Hé ! ho ! ça alors, la ! celui-là, ça n’allait pas ? Va ! Et nous ? Est-ce que nous partions ailleurs, nous balader à notre bon gré, ou au même endroit que lui pour bosser ? Je l’interpellais de loin, en courant.
Pourquoi devait-il faire note à part ? Avait-il des mérites spéciaux ? Non, d’après ce que je le savais. Il y avait deux possibilités : ou il était en train de contourner la loi et j’allais le dénoncer ou il était en plein droit et j’allais procéder comme lui. « Un pour tous et tous pour un ! », pas dix pour cent, pas de pots de vin, mais un pour vingt !
Ceux du groupe qui étaient là ont tous obtenu le passeport bleu.
Plus tard, j’ai retiré aussi le vert, avec les visas antérieurs.

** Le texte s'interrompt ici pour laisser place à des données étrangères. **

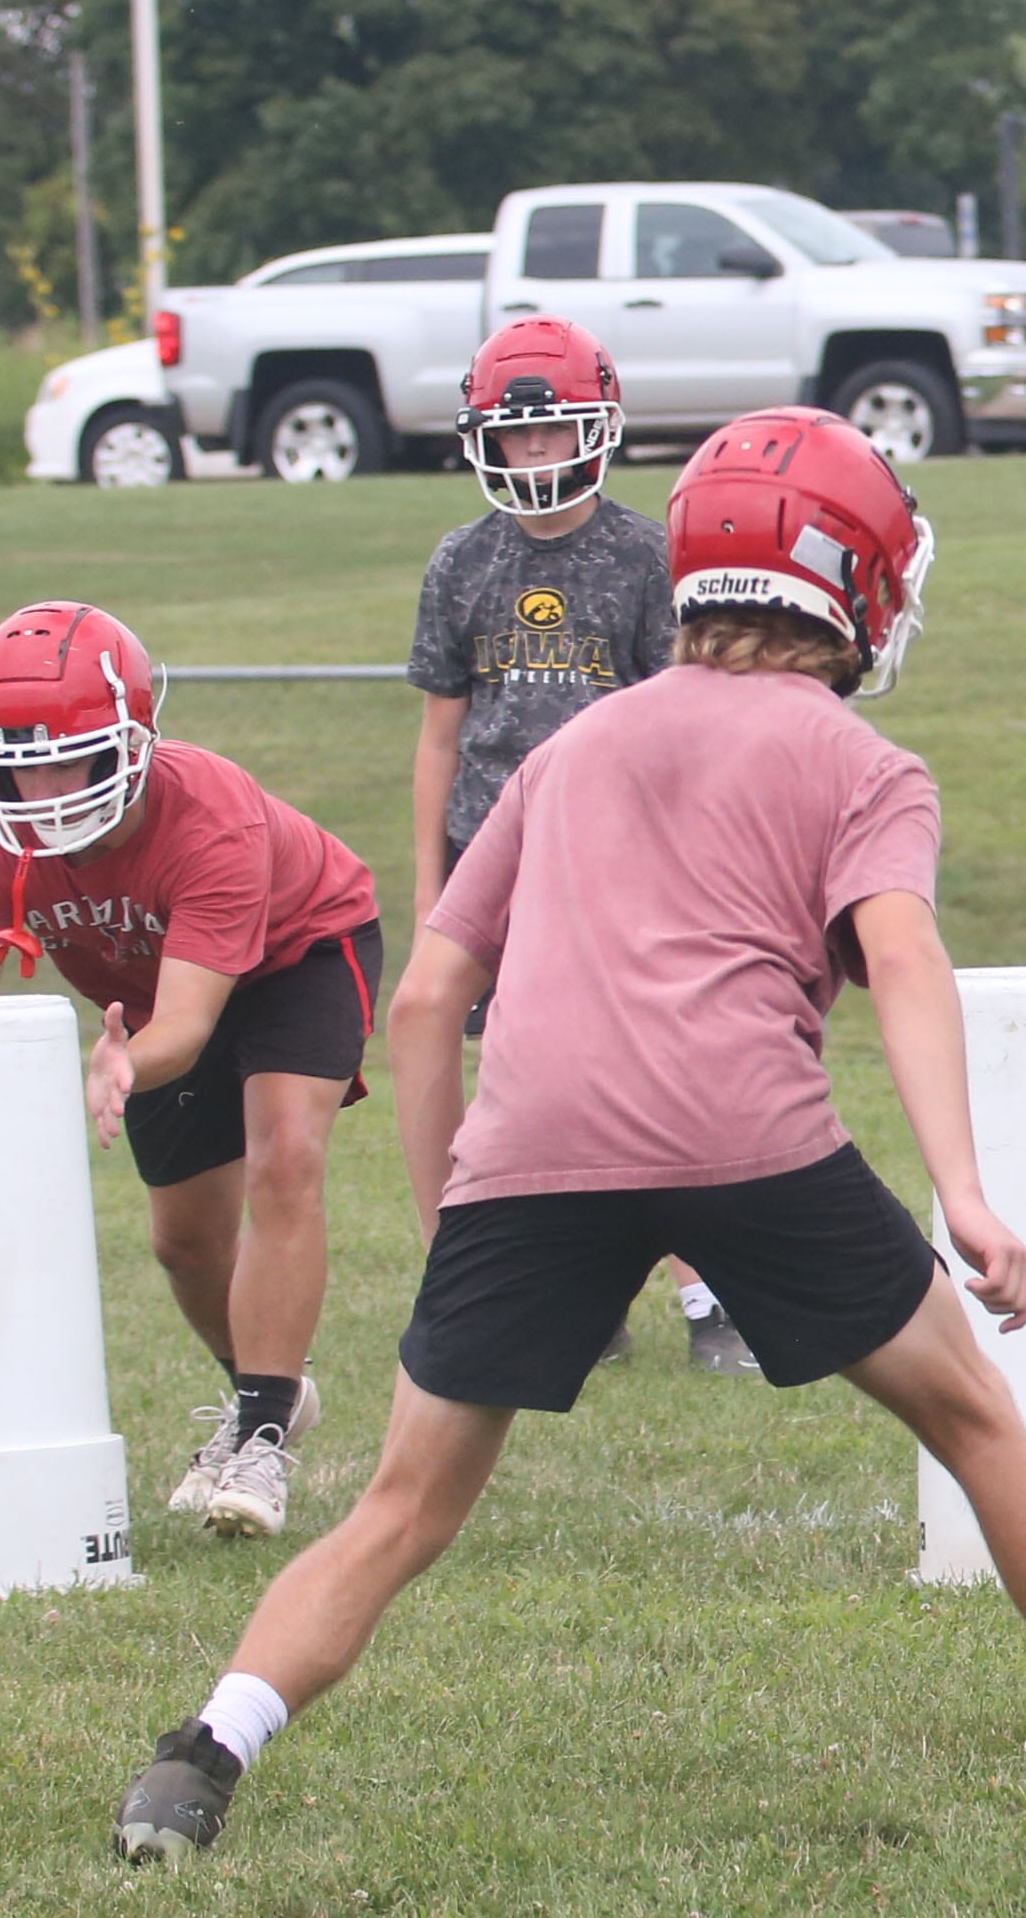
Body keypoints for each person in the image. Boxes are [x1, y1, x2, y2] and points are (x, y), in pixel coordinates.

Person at [110, 407, 1026, 1864]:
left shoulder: (568, 749)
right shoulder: (861, 759)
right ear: (859, 584)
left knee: (400, 1505)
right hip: (746, 1136)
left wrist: (452, 1210)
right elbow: (910, 970)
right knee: (974, 1418)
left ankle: (198, 1759)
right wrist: (963, 1187)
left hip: (531, 1152)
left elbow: (430, 994)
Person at [0, 602, 380, 1540]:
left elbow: (189, 1023)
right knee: (182, 1240)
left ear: (129, 741)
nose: (41, 786)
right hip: (146, 1012)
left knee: (284, 1154)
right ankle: (267, 1392)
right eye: (16, 761)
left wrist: (121, 1060)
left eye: (66, 756)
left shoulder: (205, 811)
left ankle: (259, 1436)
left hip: (297, 954)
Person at [407, 318, 745, 1375]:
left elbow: (682, 722)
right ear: (485, 442)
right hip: (491, 855)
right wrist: (431, 885)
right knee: (520, 1087)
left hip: (617, 852)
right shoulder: (460, 560)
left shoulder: (650, 555)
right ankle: (547, 1293)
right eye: (518, 439)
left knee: (642, 1071)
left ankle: (705, 1294)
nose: (537, 456)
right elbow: (439, 735)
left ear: (595, 431)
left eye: (556, 435)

C’était mieux de le détenir caché chez moi que de le laisser entre les mains des autorités qui pouvaient découvrir en l’analysant profondément que j’avais obtenu l’asile politique au Danemark et que je l’avais refusé.
Pour la première fois de ma vie j’ai accepté une tricherie. Un des protégés du président de la commission du concours d’admission au lycée avait été mal noté par moi. Si j’augmentais la note de 4 points, le chef m’offrait gracieusement 100$. C’était mon salaire pour un mois.
J’ai toujours voulu être en dehors de leurs manigances. D’ailleurs, ils se méfiaient de moi lorsque j’étais examinateur. Comment faisaient-ils pour reconnaître leurs candidats préférés, tout en gardant des apparences correctes ? J’étais au courant de plein d’artifices : cachets apposés à droite ou à gauche, plus ou moins imprimés, signature du superviseur en haut ou en bas de page, avec des caractères droits ou penchés dans l’un des deux sens, des sujets connus d’avances, des aides données au cours du concours, lorsque l’un des élèves était escorté dédaigneusement aux toilettes ou accompagné tristement dans la salle des profs, parce que l’un des membres de sa famille était subitement décédé, des hiéroglyphes marqués dans certains endroits par les concurrents afin que leur épreuve écrite soit plus facilement repérée. C’était tout codé, classifié, embrouillé et je ne m’intéressais pas à ces affaires mafieuses.
Pour les cas les plus désespérés, on faisait appel à celui qui corrigeait et on lui offrait une partie insignifiante de la somme versée.
J’ai accepté ce compromis, à ma manière. Je m’absentais un peu, parce que j’étais fatiguée. J’allais recorriger plus tard. Si entre temps les réponses étaient meilleures, je les notais à leur nouvelle valeur. En rentrant, j’ai pu augmenter la note et j’ai empoché ce qu’on me devait. J’ai commenté que j’avais des preuves pour certaines illégalités commises. On remplissait des espaces vides, à l’insu du correcteur. Si je dévoilais ce mystère, le ministère pouvait déraciner l’inspecteur. Il m’a fait un gros cadeau, que j’ai vendu à un bon prix au marché noir.